[Python-Dev] typeshed for 3rd party packages

Guido van Rossum guido at python.org
Wed Apr 22 19:32:18 CEST 2015


On Wed, Apr 22, 2015 at 9:26 AM, Ian Cordasco <graffatcolmingov at gmail.com>
wrote:

> As the other maintainer of requests, I think having hints *might* help
> some developers, but looking at what Cory generated (which looks to be
> valid), I'm wondering about something else with Type Hints.
>
> I've heard several people say "Just create an aliased type for the hint so
> it's shorter!" but doesn't that mean we then have to document that alias
> for our users? I mean if the IDE suggests that the developer use XYZ for
> this parameter and there's no explanation for XYZ actually is (in the IDE),
> doesn't this just add a lot more maintenance to adding hints?
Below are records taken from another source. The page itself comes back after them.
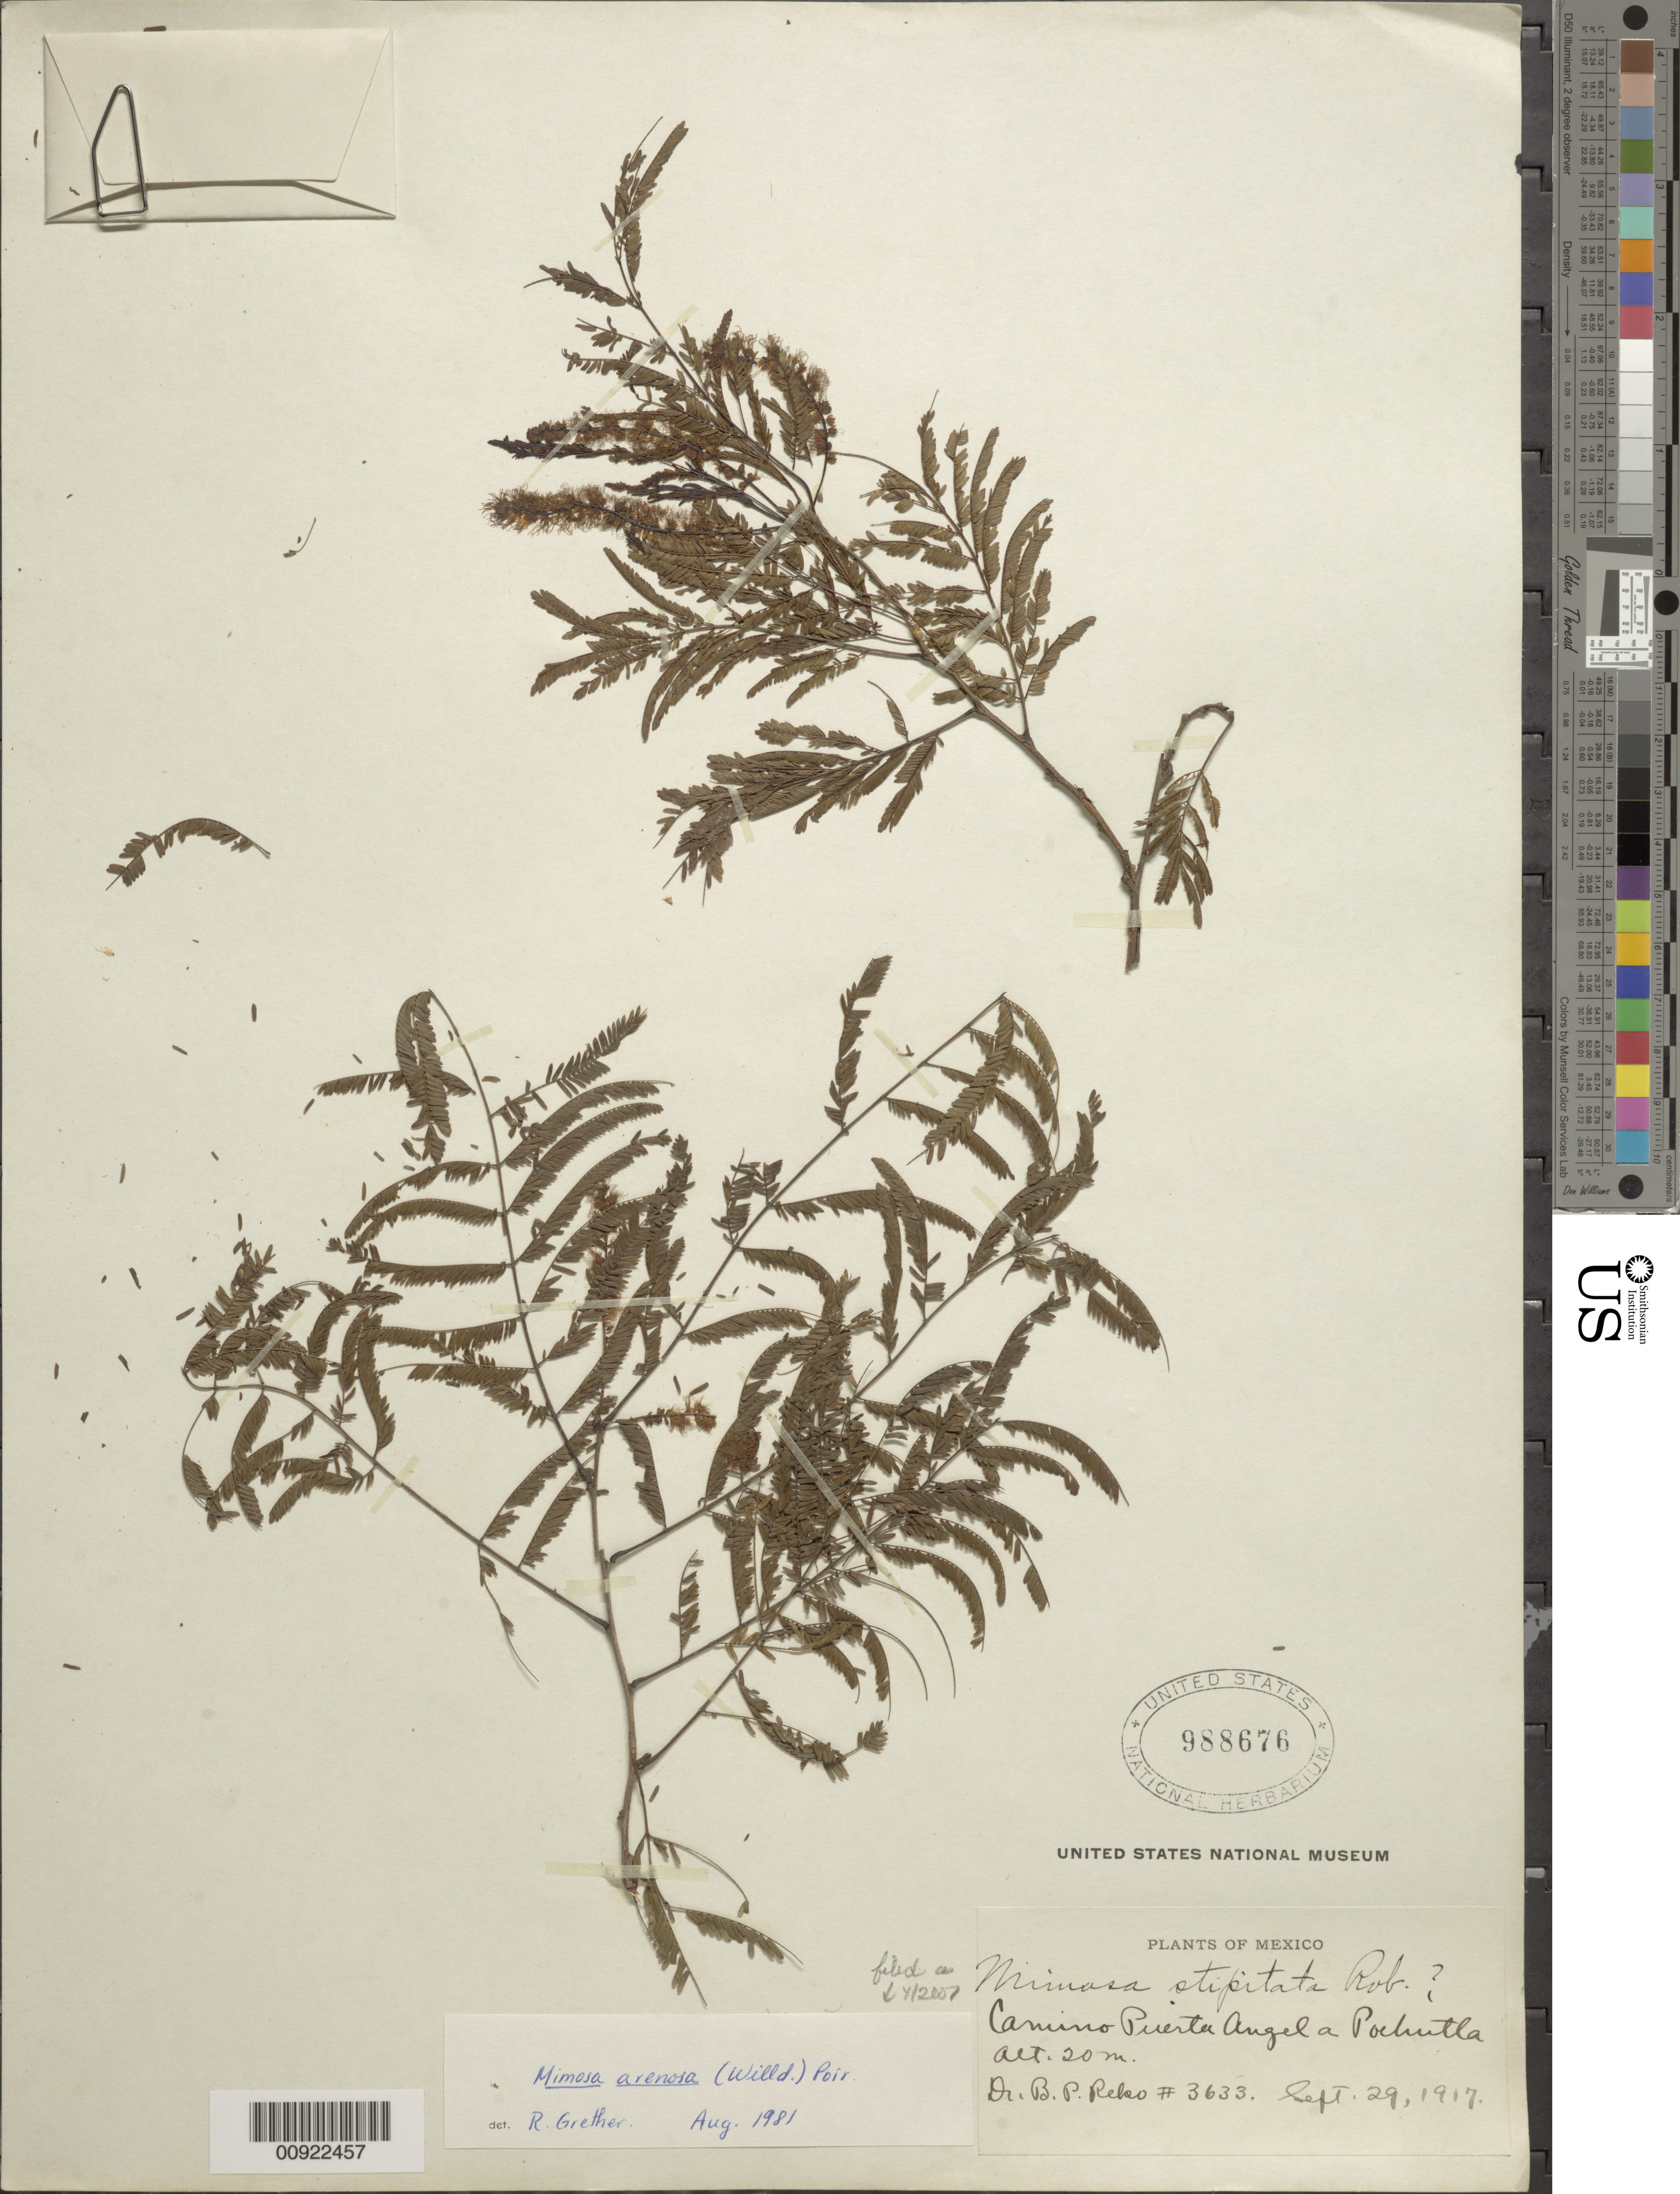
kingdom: Plantae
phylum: Tracheophyta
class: Magnoliopsida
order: Fabales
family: Fabaceae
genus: Mimosa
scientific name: Mimosa arenosa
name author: (Willd.) Poir.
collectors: B. P. Reko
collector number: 3633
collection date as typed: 29 Sep 1917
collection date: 1917-09-29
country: Mexico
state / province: Oaxaca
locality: Camino Puerto Angel a Pochutla.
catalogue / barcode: US 988676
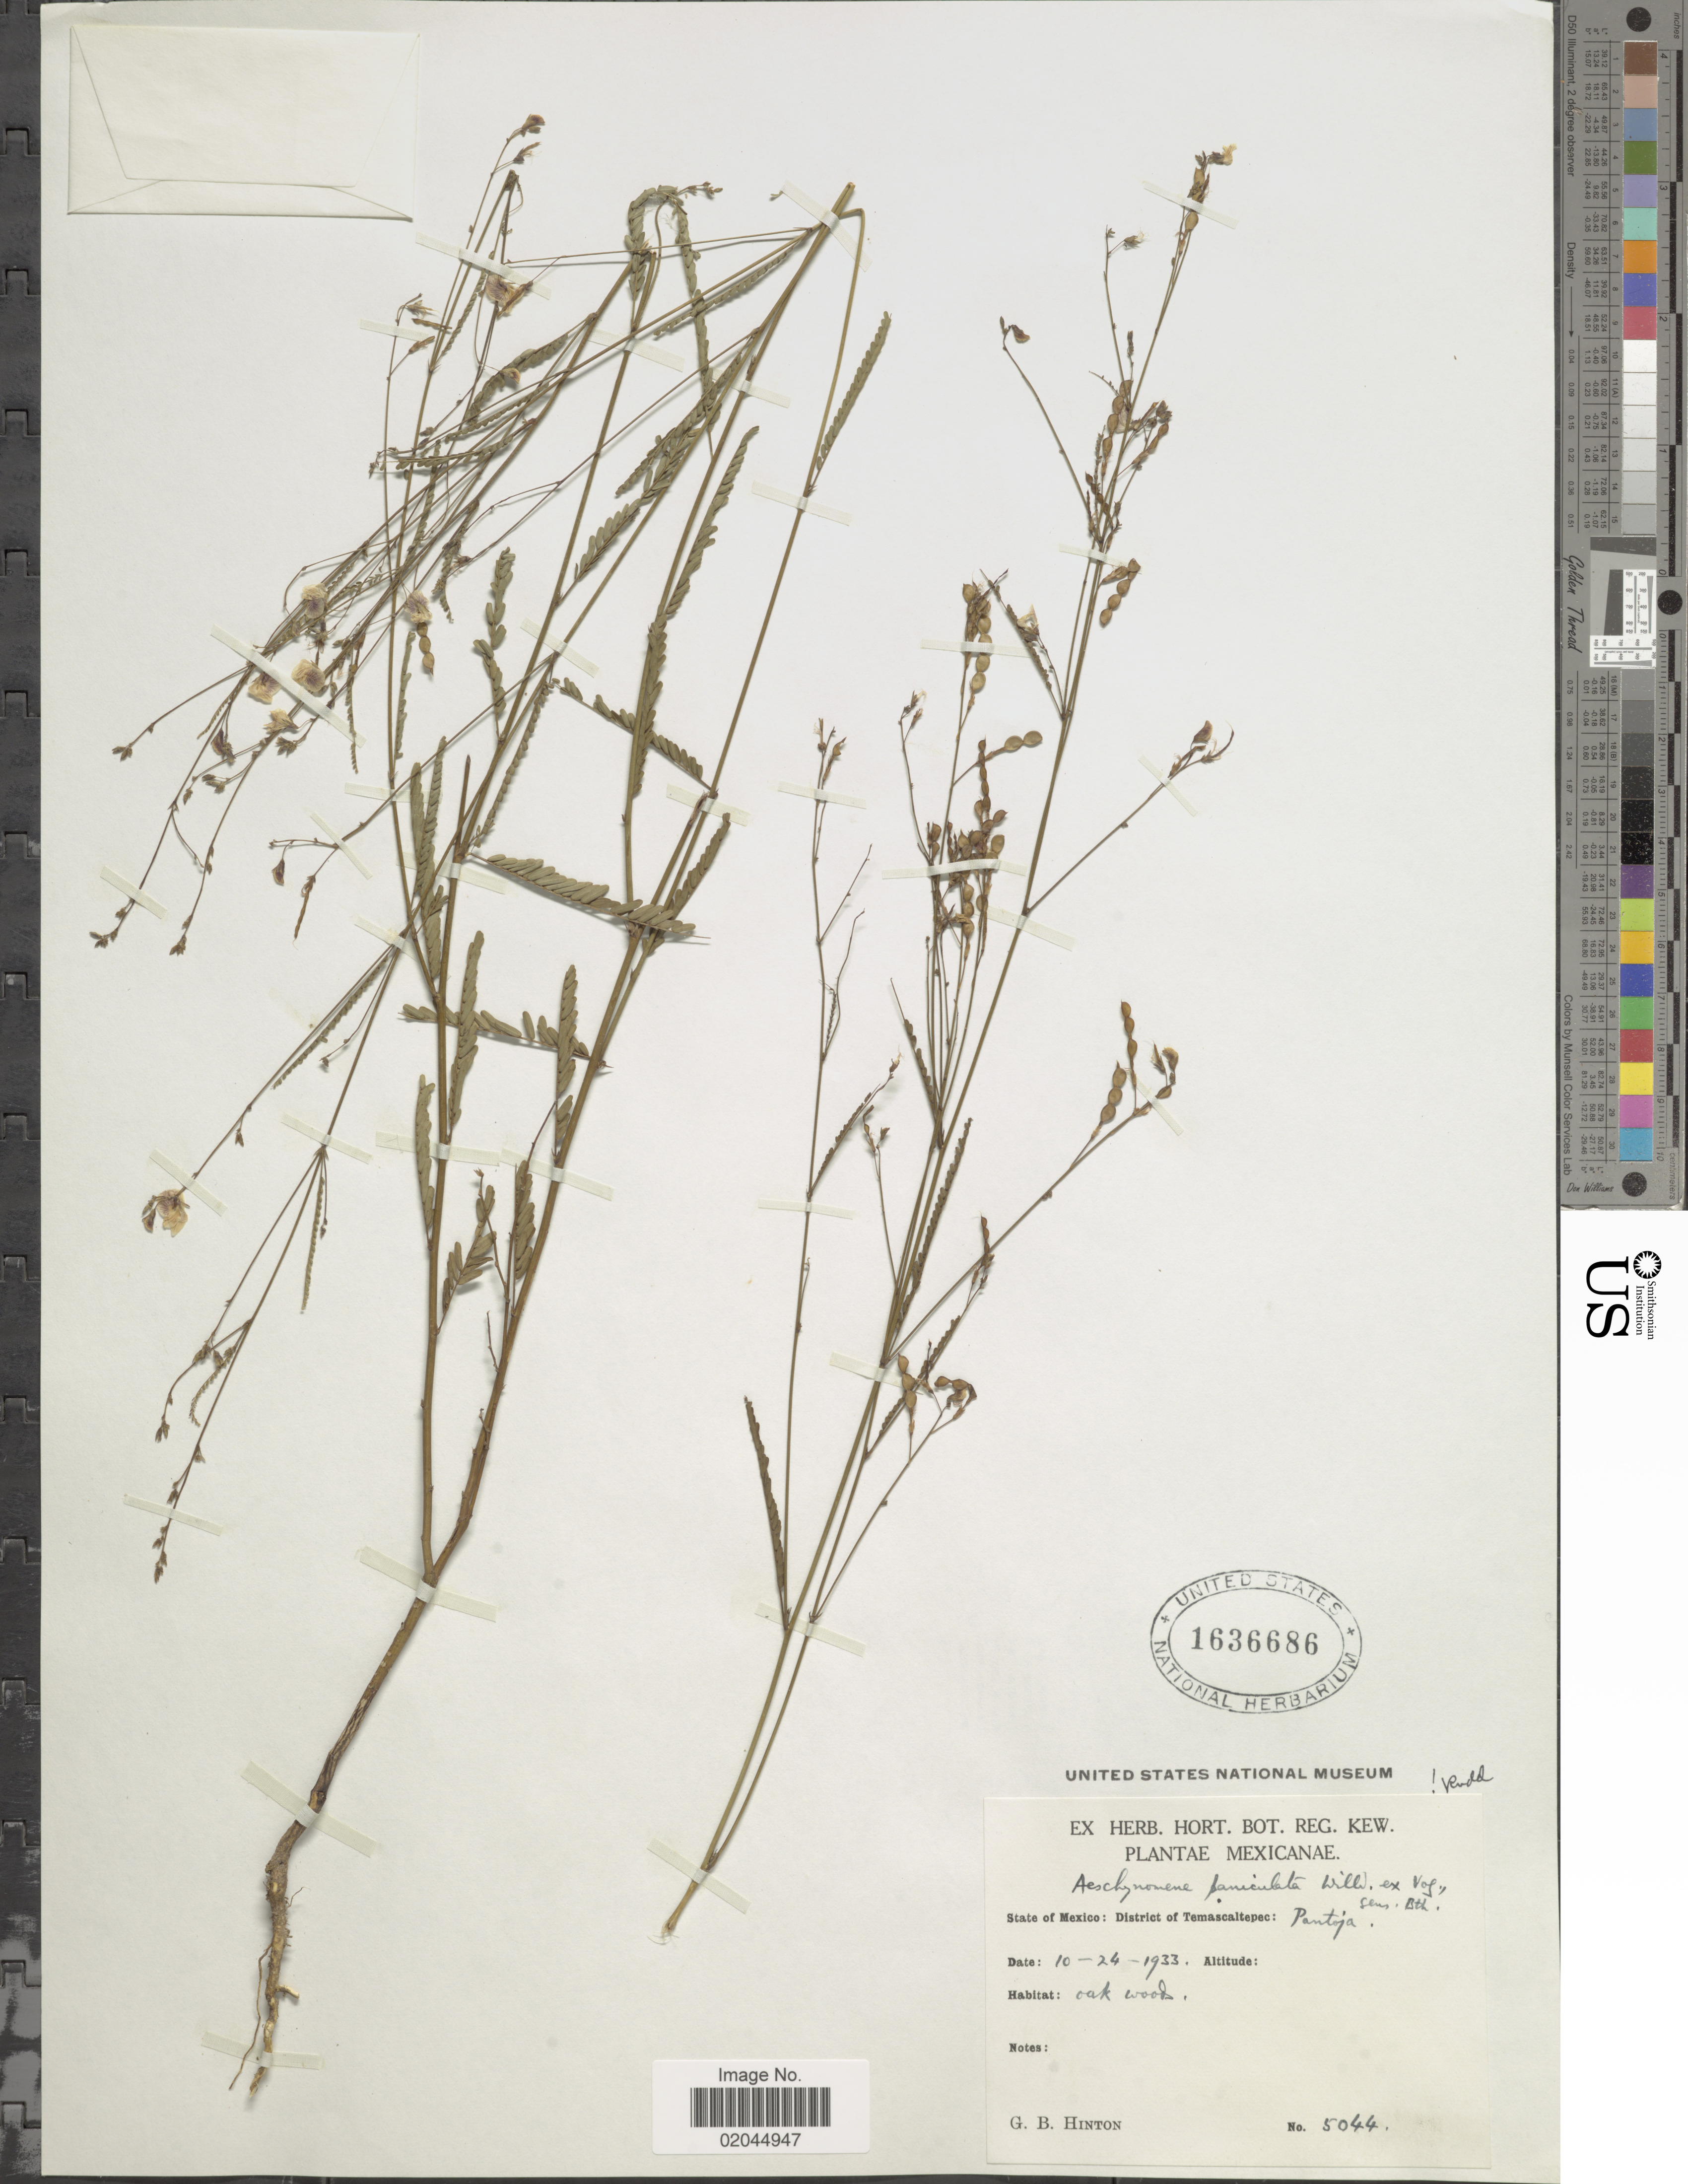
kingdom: Plantae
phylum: Tracheophyta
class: Magnoliopsida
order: Fabales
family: Fabaceae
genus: Aeschynomene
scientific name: Aeschynomene paniculata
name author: Vogel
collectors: G. B. Hinton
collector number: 5044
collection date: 1933-10-24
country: Mexico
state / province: México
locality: State of Mexico: District of Temascaltepec: Pantoja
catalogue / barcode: US 1636686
Maintainers
> now have to:
>
> - Keep the stubs up-to-date
> - Document the stubs  (and if the stubs are in typeshed, does $MyPackage
> link to the docs in typeshed to avoid users filing bugs on $MyPackage's
> issue tracker?)
> - Version the stubs (assuming they're maintained in a third-party
> location, e.g., typeshed)
>
> Don't get me wrong. I really like the idea of moving towards Type Hints.
> I'm not even particularly against adding type hints for Requests to
> typeshed. I'm just hesitant that it will be easy to make them entirely
> accurate.
>

To be useful for the users of a package, type aliases need to be exported
by the package, which means that the package itself grows a dependency on
typing.py. You could probably make that a conditional dependency, e.g.

try:
  from typing import Union, Tuple, AnyStr, Optional
  HeaderTuple = Union[Tuple[AnyStr, AnyStr], Tuple[AnyStr, AnyStr,
Optional[AnyStr]]]
  # etc.
except ImportError:
  pass  # Don't define type aliases

and use a stub file for the actual signatures. User code that itself has a
hard dependency on typing could import and use the type aliases
unconditionally; user code with a conditional dependency on typing should
stick to stubs (or similar import hacks).

If you use type hints this way you should probably maintain the stubs as
part of your package (as .pyi files living alongside the .py files) so that
you don't have to deal with typeshed being out of date.

There are many other possible workflows; we haven't discovered the best
one(s) yet. It's a work in progress.